Надо тебе написать, а то пройдет неделя, и год, и два, и ты, если вспомнишь Мирцль, — вспомнишь только, как она била стаканы, ругалась и топала ногами. Так жалко, мой маленький студент, так жалко! Сегодня вечером я буду петь, как сто соловьев, но тебя не будет, я буду смотреть на ваш столик, и некому будет меня слушать. И так целую неделю, пока мы не уедем отсюда. Каждый вечер буду петь все лучше, но ты не придешь. И не приходи! Светло, все знают, все будут смотреть… Когда я пойду продавать и пройду около тебя, какой-нибудь болван что-нибудь скажет, — и я разорву ему рот до ушей. Свиданье тебе назначить нельзя, за мной следят, как за принцессой, боятся, что я сбегу. Разве с тобой убежишь! Я осталась в хоре, другую бы директор выгнал, но кто так поет, как я, и кто продает столько эдельвейсов? Мирцль возьмут в любой хор, и он останется с носом. Его жена — бешеная свинья — она хотела написать моему жениху, что ты мой любовник. Ха-ха! Ты понимаешь, мой маленький студент, какая она дура! Ты испугался вчера, правда? Я еще тебя стеснялась, а то бы я с ними не так разделалась… Мне тоже попало, — порвали золотую цепочку от часов и новый лиф, кто-то грудь расцарапал. Темно было, а то бы я ему расцарапала! Я поклялась хозяйке, что между нами ничего не было, и она успокоилась, обещала ничего не писать. Хоть бы еще неделю… Жених ничего, он на всю жизнь, а с тобой, как песню поешь. Глаза закроешь и поешь, пока закрыты — хорошо. Хорошо со мной целоваться, воробей? Прощай, будь здоров и помни обо мне. „Прекрасна юность, она не вернется вновь“.
Мирцль.
Ты не сердись, я тебя не дразнила, как барышня из цветочного магазина. Мне и самой так трудно было тебе говорить „нет“. Но я должна быть честной, жених мне верит, а при такой работе, как моя, особенно надо держаться. Писать не надо. Прощай. Что писать? Когда хочется пить, нужна вода.
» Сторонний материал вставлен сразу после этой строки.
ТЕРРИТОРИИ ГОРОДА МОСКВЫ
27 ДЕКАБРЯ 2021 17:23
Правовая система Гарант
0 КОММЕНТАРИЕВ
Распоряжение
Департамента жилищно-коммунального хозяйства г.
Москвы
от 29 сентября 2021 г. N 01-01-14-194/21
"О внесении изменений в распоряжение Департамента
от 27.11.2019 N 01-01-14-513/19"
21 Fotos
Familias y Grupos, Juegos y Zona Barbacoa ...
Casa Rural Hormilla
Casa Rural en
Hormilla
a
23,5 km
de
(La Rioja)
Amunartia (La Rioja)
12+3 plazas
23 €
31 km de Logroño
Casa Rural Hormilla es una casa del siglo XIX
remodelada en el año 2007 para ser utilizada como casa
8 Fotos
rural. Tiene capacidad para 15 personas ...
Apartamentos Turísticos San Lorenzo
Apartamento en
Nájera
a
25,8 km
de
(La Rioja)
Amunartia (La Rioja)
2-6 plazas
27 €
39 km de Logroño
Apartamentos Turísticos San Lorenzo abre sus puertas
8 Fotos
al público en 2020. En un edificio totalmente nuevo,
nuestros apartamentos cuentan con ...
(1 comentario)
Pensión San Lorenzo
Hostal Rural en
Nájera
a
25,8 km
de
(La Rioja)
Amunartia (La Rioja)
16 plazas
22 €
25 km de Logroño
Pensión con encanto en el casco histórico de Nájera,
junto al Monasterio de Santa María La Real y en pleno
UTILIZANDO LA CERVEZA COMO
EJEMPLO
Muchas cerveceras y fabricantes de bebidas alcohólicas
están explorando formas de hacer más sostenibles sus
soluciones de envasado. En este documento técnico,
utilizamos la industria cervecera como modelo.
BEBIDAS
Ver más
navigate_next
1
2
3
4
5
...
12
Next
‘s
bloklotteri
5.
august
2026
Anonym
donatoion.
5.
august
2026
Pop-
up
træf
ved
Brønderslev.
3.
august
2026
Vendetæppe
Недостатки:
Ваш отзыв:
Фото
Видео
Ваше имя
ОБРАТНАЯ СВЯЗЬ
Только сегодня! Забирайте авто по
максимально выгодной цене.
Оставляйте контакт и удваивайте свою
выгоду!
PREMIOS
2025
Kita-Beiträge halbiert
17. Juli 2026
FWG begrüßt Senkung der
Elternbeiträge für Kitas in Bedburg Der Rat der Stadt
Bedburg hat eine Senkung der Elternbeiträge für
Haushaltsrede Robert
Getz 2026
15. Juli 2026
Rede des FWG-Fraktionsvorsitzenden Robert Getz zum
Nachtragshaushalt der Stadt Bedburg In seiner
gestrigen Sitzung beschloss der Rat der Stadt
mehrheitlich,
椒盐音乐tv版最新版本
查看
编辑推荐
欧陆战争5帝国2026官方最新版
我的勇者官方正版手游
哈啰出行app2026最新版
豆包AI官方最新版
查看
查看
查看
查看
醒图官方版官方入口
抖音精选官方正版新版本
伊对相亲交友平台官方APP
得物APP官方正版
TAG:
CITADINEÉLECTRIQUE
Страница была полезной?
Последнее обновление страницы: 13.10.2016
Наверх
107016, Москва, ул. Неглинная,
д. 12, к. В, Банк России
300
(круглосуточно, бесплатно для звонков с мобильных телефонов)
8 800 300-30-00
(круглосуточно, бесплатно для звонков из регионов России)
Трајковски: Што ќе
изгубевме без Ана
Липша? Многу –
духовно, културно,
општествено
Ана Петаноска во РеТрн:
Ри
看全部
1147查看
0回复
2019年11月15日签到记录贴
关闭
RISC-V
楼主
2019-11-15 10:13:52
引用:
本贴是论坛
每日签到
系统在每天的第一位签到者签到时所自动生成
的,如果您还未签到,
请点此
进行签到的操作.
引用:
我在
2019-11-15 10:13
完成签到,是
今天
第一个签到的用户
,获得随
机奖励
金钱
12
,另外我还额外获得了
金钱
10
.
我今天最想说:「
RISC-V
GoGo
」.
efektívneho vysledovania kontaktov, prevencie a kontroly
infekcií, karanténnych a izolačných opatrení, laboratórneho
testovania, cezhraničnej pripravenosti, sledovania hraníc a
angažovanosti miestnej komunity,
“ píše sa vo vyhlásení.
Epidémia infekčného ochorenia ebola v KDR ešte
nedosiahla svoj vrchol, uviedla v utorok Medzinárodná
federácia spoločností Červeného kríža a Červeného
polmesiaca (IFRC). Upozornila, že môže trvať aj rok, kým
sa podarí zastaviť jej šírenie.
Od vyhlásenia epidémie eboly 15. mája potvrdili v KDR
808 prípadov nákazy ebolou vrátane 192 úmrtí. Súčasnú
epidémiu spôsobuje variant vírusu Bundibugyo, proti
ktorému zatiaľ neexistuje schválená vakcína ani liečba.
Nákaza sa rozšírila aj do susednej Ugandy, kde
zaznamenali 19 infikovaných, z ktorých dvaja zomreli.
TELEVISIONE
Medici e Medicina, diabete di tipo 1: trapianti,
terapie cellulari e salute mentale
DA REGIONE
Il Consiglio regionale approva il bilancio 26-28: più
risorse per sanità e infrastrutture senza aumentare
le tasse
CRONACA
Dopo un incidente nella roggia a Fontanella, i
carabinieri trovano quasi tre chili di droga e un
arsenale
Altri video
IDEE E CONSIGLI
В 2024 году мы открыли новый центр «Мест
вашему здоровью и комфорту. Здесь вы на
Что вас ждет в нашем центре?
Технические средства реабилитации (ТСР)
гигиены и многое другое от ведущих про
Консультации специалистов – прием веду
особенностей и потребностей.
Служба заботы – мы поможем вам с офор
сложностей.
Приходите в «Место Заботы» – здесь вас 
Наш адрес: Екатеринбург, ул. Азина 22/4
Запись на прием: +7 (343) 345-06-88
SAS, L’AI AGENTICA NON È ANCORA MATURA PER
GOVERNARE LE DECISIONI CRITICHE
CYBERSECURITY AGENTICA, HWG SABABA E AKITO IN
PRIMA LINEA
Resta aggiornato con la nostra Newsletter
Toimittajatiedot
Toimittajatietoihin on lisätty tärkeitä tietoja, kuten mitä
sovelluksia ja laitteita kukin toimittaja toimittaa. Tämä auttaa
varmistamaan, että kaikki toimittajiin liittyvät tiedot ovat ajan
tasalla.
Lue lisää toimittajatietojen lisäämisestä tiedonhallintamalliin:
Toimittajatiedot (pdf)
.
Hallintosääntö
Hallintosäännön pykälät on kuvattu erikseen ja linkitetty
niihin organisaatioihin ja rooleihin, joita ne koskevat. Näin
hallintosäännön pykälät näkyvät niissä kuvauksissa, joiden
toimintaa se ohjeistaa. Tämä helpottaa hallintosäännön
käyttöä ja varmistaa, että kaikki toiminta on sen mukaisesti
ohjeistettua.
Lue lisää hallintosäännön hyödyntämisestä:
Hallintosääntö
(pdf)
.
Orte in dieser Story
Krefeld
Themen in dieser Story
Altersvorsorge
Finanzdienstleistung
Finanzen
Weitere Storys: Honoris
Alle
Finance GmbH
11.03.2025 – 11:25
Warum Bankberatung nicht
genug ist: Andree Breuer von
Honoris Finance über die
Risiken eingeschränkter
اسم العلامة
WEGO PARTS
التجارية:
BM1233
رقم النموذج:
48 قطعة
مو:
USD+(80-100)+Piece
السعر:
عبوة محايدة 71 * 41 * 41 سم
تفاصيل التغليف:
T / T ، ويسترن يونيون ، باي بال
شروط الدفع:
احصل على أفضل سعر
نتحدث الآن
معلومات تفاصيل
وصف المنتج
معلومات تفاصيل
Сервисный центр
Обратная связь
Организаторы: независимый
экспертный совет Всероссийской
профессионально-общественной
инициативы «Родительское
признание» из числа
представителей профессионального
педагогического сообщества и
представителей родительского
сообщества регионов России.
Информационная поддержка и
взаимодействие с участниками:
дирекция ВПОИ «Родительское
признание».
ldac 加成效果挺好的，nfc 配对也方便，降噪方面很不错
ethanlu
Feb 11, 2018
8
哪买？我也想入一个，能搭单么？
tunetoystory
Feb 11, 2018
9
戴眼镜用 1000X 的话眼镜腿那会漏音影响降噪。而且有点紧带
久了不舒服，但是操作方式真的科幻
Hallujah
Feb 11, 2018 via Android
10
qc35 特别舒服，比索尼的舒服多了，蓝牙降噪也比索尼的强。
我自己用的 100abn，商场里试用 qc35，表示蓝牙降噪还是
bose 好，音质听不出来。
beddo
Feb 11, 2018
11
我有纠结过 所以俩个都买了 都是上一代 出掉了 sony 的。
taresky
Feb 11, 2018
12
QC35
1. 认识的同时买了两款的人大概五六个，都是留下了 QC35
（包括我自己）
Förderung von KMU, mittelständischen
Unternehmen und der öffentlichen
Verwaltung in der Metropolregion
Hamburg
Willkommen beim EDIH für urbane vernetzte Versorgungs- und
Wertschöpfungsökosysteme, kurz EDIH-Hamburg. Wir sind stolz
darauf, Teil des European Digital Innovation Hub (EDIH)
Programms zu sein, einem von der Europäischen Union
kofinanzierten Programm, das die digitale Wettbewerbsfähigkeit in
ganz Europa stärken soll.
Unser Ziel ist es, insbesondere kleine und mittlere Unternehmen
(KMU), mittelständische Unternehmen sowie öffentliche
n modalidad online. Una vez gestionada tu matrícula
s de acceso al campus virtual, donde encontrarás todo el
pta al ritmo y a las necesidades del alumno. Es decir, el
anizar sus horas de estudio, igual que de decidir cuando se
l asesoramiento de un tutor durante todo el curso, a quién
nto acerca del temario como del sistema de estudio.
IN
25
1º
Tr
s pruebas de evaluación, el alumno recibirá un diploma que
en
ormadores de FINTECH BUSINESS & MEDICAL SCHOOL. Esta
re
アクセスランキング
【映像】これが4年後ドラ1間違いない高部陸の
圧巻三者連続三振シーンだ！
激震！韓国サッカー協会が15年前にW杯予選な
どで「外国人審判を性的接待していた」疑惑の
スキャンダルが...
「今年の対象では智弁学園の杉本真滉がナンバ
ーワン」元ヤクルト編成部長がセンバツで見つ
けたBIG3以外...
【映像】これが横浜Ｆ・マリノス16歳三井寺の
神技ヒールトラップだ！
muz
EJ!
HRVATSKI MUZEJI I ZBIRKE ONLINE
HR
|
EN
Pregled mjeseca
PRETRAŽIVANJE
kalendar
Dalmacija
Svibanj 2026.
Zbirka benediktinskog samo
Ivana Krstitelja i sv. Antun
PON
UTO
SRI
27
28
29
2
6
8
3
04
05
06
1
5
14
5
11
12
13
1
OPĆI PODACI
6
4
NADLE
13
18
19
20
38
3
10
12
Васичу скажи, что он не лучше немцев, хотя постоянно их ругает. Такая же свинья. Я ему не кланяюсь».
………………………………………………………………………………………………………………
Образ Мирцль опять выплыл, но было в нем что-то новое: сквозь смелые, насмешливые черты Кармен засквозил нежный облик Татьяны, за ней в глубине колыхался спокойный германский профиль фрау директор. Мельников аккуратно сложил письмо и спрятал его в ящик стола. И кстати: в дверь комнаты давно уже стучались.
— Кто там? Войдите.
— Вы дома, Мельников?
— Дома. Войдите, — ответил он вяло и неохотно.
Вошел Васич, веселый и свежий, бросил на кровать шляпу и, не здороваясь, сел в кресло.